## REQUIRED ACTION A
Decide whether each statement agrees with the blower repair text below. For each, answer yes or no and quote the exact words of the text that decide it. (i) The video used Stihl part # 4282-400-1308. (ii) The commenter who signs as Dai bought a BR 550 that would not run. (iii) The reply says that without a non-conductive spacer the coil would probably short out.
## REQUIRED ACTION B
Retype part of the blower repair text below, starting at "HI. thanks for" and ending at "Thanks for watching.".
## REQUIRED ACTION C
Translate this sentence from the blower repair text below into Spanish: "Check the spark and see if you get anything."

PROVIDED PASSAGE: Begin

If your blower does not start or runs rough then this may be the fix you need. I will do some diagnostic testing and repair on this BR 550 blower to get it running again. In this video I used Stihl part # 4282-400-1308.
HI. thanks for the instructional video. I am having a issue. there is two rubber spacers, and a metal spacer( a thin washer) i suppose i will eventually place them correctly.
You mentioned some spacers to stop the coil from grounding out, I have purchased a BR600 as a non runner and those spacers were not on the coil, would it make much difference, would it stop it from starting? Thanks Dai
If there is no non conducive spacer in there it would probably short out and cause it not to run. Check the spark and see if you get anything. If not then that could be the issue. Thanks for watching.

PROVIDED PASSAGE: End
DATA UNDER STUDY: Begin

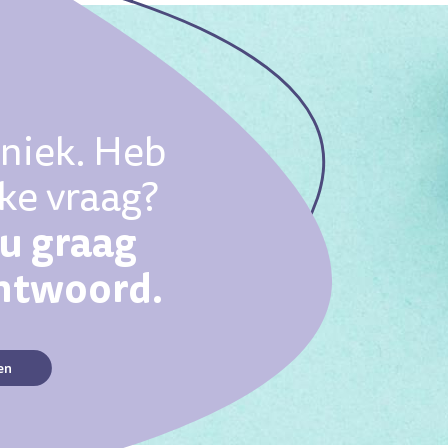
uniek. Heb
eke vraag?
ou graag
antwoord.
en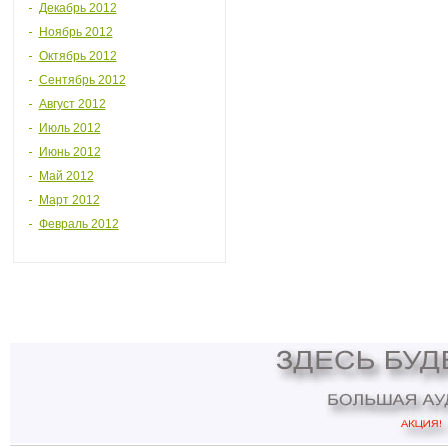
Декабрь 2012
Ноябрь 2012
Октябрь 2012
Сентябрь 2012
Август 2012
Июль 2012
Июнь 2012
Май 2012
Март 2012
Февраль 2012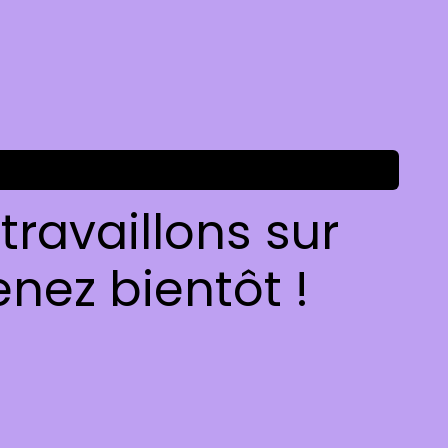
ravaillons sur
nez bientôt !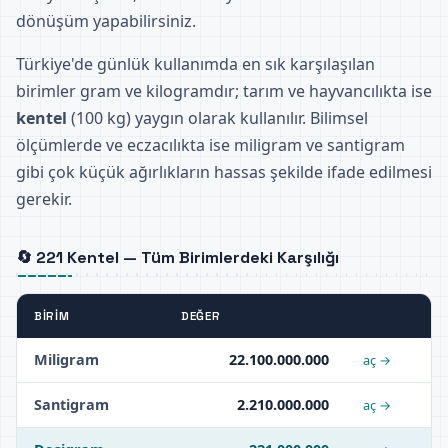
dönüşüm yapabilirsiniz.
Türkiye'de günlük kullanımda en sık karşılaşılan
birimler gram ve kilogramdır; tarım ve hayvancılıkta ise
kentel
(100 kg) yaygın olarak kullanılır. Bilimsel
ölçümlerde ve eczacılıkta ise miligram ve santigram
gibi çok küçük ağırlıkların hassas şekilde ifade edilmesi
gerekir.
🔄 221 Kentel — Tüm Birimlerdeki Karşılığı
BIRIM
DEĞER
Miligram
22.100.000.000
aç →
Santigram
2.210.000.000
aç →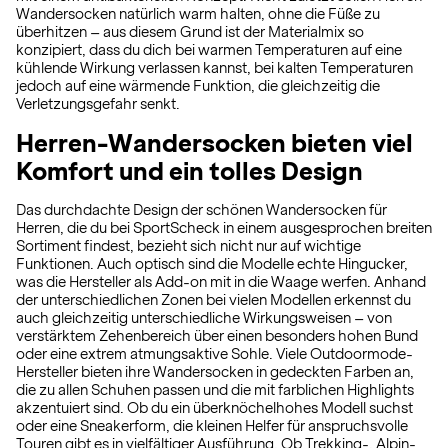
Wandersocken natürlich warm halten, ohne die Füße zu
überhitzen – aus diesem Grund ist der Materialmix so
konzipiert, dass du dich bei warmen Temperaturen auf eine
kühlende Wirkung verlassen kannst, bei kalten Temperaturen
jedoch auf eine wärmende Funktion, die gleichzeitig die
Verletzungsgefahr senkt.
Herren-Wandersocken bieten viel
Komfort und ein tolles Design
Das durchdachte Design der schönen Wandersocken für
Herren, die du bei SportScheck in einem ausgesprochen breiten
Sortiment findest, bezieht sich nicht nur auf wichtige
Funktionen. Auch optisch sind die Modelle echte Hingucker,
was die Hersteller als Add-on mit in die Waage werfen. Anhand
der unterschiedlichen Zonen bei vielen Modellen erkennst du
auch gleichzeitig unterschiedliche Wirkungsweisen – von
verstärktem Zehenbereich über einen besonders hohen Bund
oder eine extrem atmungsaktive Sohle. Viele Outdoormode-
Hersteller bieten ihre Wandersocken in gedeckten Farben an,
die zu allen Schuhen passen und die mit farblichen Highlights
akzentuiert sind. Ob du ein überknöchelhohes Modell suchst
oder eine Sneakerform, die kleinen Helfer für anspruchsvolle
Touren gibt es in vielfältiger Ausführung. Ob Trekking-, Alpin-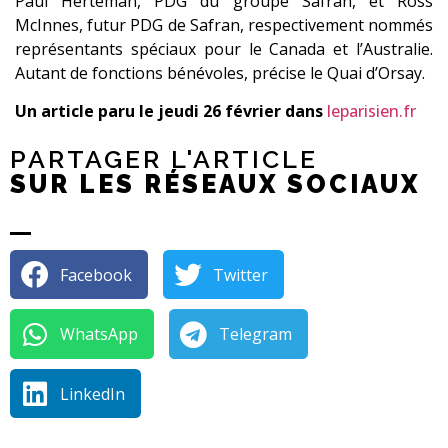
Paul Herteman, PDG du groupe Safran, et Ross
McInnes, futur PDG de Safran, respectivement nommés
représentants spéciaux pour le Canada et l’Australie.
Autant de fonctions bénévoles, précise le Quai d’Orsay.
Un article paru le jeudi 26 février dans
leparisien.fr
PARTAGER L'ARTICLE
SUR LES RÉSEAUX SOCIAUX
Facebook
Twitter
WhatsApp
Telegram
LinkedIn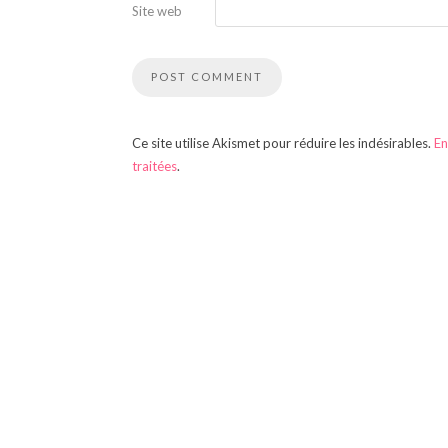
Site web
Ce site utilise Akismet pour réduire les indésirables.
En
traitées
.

DATA UNDER STUDY: End

## WORKED SOLUTION A
(i) Yes: "In this video I used Stihl part # 4282-400-1308."
(ii) No: "I have purchased a BR600 as a non runner"
(iii) Yes: "If there is no non conducive spacer in there it would probably short out and cause it not to run."

## WORKED SOLUTION B
HI. thanks for the instructional video. I am having a issue. there is two rubber spacers, and a metal spacer( a thin washer) i suppose i will eventually place them correctly.
You mentioned some spacers to stop the coil from grounding out, I have purchased a BR600 as a non runner and those spacers were not on the coil, would it make much difference, would it stop it from starting? Thanks Dai
If there is no non conducive spacer in there it would probably short out and cause it not to run. Check the spark and see if you get anything. If not then that could be the issue. Thanks for watching.

## WORKED SOLUTION C
Revisa la chispa y ve si obtienes algo.